When I say "Choose your own gender," it probably brings to mind thoughts about transgender people, other gender benders, and hopefully the Choose Your Own Adventure novels of some of our childhoods. Despite the implied suggestions of the title, this post is not about transgender people specifically. Instead, I want to encourage the application of "Choose your own gender" to people of all genders, with special encouragement to people who have not transitioned among genders and who may not think this statement applies to them.
In dissecting feminist legal theory in class, we have read from viewpoints supporting widely diverse standpoints on the origin of gender roles, gender or gender typed behavior. Some feminists believe gender results from a cumulative experience of one's many intersecting identities, others argue that gender exists only as inequalities in a dominant power structure. Many academics and law makers view gender as inherent from birth or socially inherent from the contexts of the environments in which people are raised.
The relevance of the origin of gender roles is important and necessary to the consciousness raising process of analyzing the intersections of gender and feminism. I would like to use a transgender lens to emphasize how the matter of choice is often undermined because of the overwhelming social and academic focus on origin.

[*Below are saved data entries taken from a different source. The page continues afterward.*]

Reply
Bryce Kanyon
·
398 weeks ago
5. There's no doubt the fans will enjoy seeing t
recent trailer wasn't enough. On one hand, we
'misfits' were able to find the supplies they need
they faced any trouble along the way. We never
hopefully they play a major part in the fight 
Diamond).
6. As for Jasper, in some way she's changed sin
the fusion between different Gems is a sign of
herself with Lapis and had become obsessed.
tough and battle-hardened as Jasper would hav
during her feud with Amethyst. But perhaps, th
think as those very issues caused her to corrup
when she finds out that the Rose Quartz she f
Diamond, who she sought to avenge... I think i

Transgender and other gender non-conforming persons, as living examples that gender is neither a result of birth assignment, body nor of socialization, help bring attention to the implications of choice in gender. Transgender people recognize that some gender role or gender they have been told should fit them, does not actually fit how they feel or personally identify and they exercise choice to change this. For most folks, this is a big life process (a transition). The application of this same kind of intention and choice can be applied to all people however, regardless of gender and to much smaller and more everyday degrees than entire gender transitions.
Cisgender men and women can ask themselves everyday "Am I doing this male-gender-roled behavior because I think I have to" or "Am I just responding this way because that's how I think women should respond?" Each time a person asks them self where a behavior originates from personally, they create the power within themselves to set intention behind that behavior and reclaim it for themselves, or discard it entirely. We all choose what kind of men we are, what kind of women we are or what kind of transperson we are, and so on. Those choices affect the social fabric around us. For example, if I choose to be the kind of man who does not stand up against sexism amongst my male peers, then that continues to perpetuate the social cycles of misogyny around me.

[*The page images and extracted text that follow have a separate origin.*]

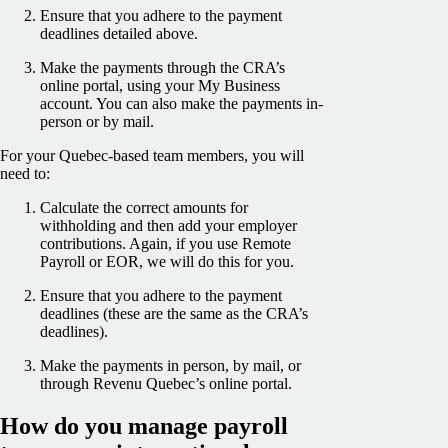
Ensure that you adhere to the payment
deadlines detailed above.
Make the payments through the CRA’s
online portal, using your My Business
account. You can also make the payments in-
person or by mail.
For your Quebec-based team members, you will
need to:
Calculate the correct amounts for
withholding and then add your employer
contributions. Again, if you use Remote
Payroll or EOR, we will do this for you.
Ensure that you adhere to the payment
deadlines (these are the same as the CRA’s
deadlines).
Make the payments in person, by mail, or
through Revenu Quebec’s online portal.
How do you manage payroll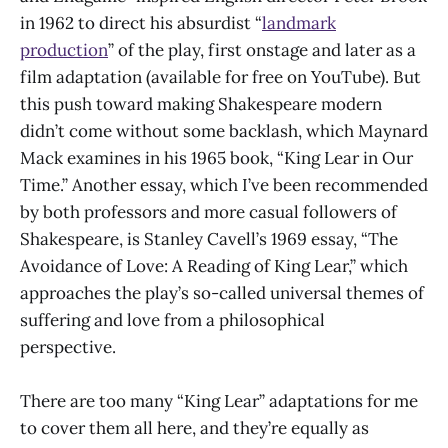
in 1962 to direct his absurdist “
landmark
production
” of the play, first onstage and later as a
film adaptation (available for free on YouTube). But
this push toward making Shakespeare modern
didn’t come without some backlash, which Maynard
Mack examines in his 1965 book, “King Lear in Our
Time.” Another essay, which I’ve been recommended
by both professors and more casual followers of
Shakespeare, is Stanley Cavell’s 1969 essay, “The
Avoidance of Love: A Reading of King Lear,” which
approaches the play’s so-called universal themes of
suffering and love from a philosophical
perspective.
There are too many “King Lear” adaptations for me
to cover them all here, and they’re equally as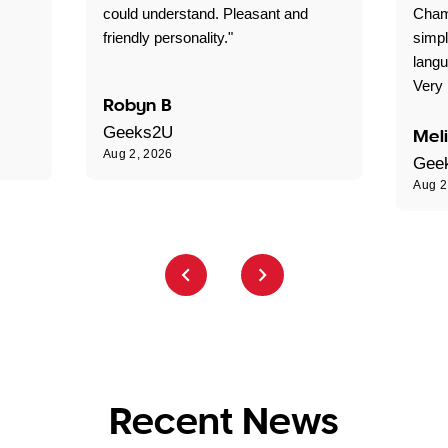
could understand. Pleasant and
Cham
friendly personality."
simpl
langu
Very 
Robyn B
Geeks2U
Mel
Aug 2, 2026
Gee
Aug 2
Recent News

Exercising active choice around one's gender and how to express it is a subversive act. It is subversive because it takes power and control over an identity away from the dominant social power and returns it to the individual. The more personalized and intentional all our gender narratives become, the more likely it is that our laws will eventually develop towards recognizing such diversity.
Australia is well on its way, becoming the first country to issue a gender neutral birth certificate. This was a huge leap for intersex and transgender communities, as well as all folks who will benefit from less stringent social gender controls. This also speaks to the abilities of the law to evolve alongside the social evolutions of the community it represents.
I hope that as this semester ends, more of my classmates will call themselves feminists and that all of us will approach our genders with little more intention, analyzing and personalization. Despite all the differences among the many kinds of feminism, I think the world needs more feminists of all genders; feminist women (feminist women blog list), feminist men (feminist men's groups), feminist queer and trans folks, and most importantly, feminist children (feminist kids books list).